Would love to know what troubleshooting steps I could take to find the source of this issue or if there’s a best practice for this sort of setup where I may have overlooked a simple setting in ESXi or ZFS/TrueNAS. If you made it this far - THANK YOU and look forward to chatting!

Follow up to this post. I did some more reading and saw posts that shared record size of 1M having better throughput results with a virtualized environment so I gave it a whirl and really didn’t see any difference - but I kept the 1M record size as it just felt like the right thing to do long term. After that I got the energy to spin up 3 different virtual machines running Windows 10. And with all 3 virtual machines powered on and running I was able to on 2 of the virtual machines uncompress the same file as well as conduct an ATTO benchmark test at the same time. Network traffic did take up a majority of the 2x 10Gbps links for a period of time; however, what is interesting is I was in fact able to uncompress the same file at around 55MB/s for each of the 2 virtual machines while the ATTO test was still going on in the background testing against a 4GB file with block sizes 4k - 2M. So it appears that this ceiling of 55MB/s I have been chasing for quite some time really was derived from limitations on physics per virtual machine and looks like I have ruled out anything on the TrueNAS side and wanted to share that with the community if anyone else runs into the same issue and questions what the root cause is. Just to share, I did disable DRS on the storage cluster and made little to no impact to the throughput, I did confirm the storage disk policy was the default an no other rouge one. I took my testing rampage a step further and ran the ATTO benchmark test on 2 of the virtual machines at the same time and copied over approximately 15+GB of random files to TrueNAS storage the storage itself should in theory (cache/write througput/ect) be saturated with those 2 tests being ran at the same time and the storage shouldn’t be able to handle anymore - well to my surprise I was able to get about 100-250MB/s transfer speeds while all these bits of data was bring processed. I am thoroughly impressed by how TrueNAS Scale was able to handle and process the workload I was throwing at it. CPU was up to 50% for a while and temperature went from a cool 40 degrees Celsius to a slightly warm 50 degrees but still hasn’t dropped back to idle temperatures even after a few hours so I knew I put the load on there.

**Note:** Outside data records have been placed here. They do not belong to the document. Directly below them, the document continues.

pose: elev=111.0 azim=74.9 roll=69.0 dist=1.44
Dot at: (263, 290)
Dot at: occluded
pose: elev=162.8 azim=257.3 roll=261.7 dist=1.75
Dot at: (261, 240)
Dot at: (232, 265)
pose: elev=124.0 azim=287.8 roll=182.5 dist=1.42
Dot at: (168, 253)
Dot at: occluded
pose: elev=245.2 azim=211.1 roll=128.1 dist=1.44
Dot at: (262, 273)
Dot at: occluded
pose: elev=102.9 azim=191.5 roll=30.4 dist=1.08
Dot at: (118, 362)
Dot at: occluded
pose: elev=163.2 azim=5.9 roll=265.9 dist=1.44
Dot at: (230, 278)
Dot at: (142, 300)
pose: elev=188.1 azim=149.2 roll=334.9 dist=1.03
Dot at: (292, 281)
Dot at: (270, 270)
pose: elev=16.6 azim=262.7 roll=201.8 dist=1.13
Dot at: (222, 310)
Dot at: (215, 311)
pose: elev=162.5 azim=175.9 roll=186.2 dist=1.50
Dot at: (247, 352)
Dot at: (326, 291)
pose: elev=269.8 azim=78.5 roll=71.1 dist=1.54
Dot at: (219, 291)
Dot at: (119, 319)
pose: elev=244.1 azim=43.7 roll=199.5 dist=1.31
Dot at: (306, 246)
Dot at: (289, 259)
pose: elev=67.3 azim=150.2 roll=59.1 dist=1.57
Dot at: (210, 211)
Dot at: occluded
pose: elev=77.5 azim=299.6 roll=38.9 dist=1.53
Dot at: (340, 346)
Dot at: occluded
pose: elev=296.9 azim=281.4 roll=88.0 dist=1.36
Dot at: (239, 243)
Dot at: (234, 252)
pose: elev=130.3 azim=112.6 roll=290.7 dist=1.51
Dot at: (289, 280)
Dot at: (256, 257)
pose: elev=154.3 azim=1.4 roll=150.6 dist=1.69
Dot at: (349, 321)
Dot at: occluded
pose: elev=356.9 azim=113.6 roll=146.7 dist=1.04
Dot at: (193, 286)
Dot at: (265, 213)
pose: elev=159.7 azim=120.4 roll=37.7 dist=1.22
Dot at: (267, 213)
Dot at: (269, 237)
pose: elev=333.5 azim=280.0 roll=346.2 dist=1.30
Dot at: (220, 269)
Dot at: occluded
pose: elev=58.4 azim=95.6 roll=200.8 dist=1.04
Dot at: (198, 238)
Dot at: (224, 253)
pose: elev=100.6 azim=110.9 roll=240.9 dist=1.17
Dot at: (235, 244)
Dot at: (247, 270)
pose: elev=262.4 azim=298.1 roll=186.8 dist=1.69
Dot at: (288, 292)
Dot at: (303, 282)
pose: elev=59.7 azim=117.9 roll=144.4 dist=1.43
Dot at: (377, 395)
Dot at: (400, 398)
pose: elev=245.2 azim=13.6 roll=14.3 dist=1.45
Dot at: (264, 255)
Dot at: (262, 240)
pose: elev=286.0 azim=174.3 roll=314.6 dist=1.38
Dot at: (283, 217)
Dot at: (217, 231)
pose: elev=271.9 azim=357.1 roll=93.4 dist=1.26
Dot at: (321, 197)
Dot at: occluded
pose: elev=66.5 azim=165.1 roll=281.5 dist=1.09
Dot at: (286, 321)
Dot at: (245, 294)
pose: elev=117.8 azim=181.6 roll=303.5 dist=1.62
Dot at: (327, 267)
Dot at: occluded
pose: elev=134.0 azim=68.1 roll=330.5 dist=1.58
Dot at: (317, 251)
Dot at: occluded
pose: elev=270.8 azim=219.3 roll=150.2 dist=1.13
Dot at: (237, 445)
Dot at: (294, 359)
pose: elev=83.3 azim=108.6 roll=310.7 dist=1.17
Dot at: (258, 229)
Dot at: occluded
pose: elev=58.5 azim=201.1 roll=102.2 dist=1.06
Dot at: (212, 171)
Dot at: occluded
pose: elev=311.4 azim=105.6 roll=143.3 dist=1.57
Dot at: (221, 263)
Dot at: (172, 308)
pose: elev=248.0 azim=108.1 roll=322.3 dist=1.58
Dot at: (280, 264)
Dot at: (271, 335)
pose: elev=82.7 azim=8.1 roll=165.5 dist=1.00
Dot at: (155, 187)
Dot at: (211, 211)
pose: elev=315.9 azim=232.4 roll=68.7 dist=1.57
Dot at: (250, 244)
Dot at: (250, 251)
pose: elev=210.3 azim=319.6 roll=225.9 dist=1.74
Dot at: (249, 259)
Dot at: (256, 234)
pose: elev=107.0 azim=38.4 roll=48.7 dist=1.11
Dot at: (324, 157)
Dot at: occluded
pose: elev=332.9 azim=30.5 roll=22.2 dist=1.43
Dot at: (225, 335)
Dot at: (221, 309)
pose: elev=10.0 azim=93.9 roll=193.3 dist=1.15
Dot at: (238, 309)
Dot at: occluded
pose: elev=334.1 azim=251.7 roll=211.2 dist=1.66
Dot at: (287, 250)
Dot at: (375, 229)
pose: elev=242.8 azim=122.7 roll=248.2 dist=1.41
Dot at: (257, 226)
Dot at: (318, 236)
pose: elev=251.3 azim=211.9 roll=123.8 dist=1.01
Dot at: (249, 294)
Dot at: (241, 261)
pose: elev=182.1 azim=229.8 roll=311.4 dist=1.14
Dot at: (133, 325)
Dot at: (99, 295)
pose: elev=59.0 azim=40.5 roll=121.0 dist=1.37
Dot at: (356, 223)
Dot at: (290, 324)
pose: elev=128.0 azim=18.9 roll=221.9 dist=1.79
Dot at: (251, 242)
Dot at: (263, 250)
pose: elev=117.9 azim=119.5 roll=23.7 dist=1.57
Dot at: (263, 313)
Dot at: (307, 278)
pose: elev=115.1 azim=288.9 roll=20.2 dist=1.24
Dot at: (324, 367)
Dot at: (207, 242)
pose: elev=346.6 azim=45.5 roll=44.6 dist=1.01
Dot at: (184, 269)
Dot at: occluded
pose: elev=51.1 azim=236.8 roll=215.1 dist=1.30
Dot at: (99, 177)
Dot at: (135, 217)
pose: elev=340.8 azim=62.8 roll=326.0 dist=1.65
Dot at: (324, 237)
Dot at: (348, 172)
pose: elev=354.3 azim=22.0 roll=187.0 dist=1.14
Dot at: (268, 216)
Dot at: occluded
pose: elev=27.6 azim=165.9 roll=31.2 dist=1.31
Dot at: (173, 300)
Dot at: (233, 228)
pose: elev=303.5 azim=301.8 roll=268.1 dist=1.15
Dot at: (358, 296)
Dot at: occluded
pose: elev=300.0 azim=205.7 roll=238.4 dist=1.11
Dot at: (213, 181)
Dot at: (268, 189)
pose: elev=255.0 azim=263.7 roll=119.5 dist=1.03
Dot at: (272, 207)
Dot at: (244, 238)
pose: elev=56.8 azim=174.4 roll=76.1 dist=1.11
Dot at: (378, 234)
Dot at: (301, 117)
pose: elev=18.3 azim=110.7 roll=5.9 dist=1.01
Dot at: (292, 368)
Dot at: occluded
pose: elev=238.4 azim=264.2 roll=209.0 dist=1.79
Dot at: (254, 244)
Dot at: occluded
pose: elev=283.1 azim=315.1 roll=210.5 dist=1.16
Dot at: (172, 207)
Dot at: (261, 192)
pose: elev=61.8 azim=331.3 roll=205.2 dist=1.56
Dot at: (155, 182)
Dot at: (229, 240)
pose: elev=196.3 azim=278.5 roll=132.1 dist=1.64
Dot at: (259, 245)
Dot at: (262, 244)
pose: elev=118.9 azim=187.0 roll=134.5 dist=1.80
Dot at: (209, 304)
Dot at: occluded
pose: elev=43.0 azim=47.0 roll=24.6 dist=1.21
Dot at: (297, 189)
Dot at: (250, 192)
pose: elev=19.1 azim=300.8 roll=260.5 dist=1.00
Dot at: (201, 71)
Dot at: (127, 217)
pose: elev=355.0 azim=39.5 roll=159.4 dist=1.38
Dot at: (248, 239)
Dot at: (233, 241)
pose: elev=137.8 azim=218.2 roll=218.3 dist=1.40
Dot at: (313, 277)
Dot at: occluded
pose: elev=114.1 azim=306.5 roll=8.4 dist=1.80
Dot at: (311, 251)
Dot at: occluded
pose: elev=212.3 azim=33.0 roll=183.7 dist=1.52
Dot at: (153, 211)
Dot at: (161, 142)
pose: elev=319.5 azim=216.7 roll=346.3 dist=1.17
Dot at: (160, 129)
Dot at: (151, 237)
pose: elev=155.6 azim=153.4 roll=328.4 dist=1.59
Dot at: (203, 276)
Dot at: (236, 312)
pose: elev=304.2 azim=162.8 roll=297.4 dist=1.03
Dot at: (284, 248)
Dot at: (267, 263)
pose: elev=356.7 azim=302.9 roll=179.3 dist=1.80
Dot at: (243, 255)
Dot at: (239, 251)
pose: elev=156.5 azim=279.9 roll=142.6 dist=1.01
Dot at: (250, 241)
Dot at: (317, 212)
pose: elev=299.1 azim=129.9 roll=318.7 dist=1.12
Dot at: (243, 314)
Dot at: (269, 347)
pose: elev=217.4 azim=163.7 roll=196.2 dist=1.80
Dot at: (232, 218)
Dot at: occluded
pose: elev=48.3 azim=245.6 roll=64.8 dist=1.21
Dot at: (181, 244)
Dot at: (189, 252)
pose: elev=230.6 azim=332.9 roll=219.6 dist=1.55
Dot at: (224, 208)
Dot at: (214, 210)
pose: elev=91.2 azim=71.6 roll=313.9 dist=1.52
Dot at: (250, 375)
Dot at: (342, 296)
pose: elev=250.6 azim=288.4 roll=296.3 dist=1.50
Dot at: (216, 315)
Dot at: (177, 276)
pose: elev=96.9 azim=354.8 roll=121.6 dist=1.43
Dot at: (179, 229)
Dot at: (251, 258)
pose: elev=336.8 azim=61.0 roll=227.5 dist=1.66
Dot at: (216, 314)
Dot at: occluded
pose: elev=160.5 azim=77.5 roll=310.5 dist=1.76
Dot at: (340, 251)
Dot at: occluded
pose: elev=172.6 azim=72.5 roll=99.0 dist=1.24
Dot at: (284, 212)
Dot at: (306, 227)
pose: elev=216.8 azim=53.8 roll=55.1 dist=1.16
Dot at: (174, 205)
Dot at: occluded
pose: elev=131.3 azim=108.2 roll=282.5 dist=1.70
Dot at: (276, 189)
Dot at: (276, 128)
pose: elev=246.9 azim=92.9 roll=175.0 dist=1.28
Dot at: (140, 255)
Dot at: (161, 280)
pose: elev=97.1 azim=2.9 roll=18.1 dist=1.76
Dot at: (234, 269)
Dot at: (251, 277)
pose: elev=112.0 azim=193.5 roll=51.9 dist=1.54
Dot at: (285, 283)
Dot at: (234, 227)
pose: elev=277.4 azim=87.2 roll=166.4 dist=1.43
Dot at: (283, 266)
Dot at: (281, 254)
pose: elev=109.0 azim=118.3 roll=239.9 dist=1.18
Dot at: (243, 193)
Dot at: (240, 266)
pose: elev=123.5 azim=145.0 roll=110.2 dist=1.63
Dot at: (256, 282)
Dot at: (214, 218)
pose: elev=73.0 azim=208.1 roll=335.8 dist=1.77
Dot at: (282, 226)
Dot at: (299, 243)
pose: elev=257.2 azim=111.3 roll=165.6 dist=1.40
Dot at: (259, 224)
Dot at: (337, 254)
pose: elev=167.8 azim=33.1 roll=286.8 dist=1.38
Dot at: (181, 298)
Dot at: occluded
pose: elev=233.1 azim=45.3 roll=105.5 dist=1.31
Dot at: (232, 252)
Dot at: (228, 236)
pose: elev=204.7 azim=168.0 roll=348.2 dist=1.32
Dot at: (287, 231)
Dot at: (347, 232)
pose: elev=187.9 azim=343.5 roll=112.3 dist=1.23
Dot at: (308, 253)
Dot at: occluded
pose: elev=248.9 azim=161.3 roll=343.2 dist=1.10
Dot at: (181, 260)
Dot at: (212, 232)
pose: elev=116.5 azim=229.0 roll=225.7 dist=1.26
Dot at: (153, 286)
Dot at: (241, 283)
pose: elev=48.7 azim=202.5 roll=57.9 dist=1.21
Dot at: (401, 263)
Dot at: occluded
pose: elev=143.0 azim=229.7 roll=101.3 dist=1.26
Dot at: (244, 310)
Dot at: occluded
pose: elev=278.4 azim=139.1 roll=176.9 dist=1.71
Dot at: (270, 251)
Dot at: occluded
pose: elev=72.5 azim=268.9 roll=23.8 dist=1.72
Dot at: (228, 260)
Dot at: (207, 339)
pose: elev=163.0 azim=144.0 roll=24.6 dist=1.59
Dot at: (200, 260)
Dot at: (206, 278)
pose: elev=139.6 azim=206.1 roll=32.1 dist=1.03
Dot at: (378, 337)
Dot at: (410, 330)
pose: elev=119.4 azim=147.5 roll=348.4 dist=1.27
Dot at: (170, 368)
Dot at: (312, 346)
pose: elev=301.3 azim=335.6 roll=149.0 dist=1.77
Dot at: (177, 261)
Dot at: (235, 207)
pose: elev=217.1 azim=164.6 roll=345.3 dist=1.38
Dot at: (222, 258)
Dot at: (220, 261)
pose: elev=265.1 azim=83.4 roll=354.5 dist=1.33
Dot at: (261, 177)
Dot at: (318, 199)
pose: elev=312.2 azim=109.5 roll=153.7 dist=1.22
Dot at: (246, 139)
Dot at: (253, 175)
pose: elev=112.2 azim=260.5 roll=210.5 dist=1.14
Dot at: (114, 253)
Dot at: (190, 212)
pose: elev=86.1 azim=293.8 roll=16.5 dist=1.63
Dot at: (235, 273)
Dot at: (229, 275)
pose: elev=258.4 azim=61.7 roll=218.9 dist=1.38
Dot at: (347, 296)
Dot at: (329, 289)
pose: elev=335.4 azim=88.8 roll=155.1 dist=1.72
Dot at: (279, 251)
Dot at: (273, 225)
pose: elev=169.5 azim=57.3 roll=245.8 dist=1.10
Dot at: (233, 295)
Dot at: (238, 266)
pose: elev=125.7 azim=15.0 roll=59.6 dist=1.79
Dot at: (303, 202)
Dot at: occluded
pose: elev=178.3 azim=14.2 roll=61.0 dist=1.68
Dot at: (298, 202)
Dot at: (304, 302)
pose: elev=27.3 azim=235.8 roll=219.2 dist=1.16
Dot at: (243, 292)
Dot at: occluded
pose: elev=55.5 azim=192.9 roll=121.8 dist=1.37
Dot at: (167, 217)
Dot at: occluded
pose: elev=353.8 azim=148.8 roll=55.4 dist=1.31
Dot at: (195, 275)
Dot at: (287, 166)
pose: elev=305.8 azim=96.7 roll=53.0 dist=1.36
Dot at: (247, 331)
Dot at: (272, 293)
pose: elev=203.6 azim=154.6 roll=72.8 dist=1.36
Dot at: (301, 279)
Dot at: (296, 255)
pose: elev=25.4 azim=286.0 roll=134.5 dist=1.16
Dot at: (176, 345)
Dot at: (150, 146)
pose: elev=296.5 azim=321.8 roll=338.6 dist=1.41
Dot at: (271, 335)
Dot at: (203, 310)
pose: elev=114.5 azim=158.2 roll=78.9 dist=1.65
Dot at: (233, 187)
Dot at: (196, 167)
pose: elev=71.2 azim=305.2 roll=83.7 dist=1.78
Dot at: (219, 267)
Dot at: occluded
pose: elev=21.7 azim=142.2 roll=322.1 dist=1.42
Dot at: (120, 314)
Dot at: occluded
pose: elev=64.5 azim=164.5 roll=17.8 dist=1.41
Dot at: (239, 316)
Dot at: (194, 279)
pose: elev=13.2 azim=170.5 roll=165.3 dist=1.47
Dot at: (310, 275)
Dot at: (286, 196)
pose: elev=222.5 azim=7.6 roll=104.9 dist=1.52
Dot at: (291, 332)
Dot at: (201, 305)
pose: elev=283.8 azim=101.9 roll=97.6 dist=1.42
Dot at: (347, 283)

  • I am happy to report that my issue was pretty much a non-issue but my investigation into that 55MB/s uncompress ceiling will continue a little longer as I’m still fleshing out some VMWare features. Have a great day to all those that read this and I hope this helps anyone else trying to get some answers - its not TrueNAS :wink:

Its important to first test storage bandwidth with something like fio… it gets rid of any single threaded issues with file copy or perhaps compression/decompress.

If fio has a problem, then there really might be a storage problem. If not, its likely to be something else.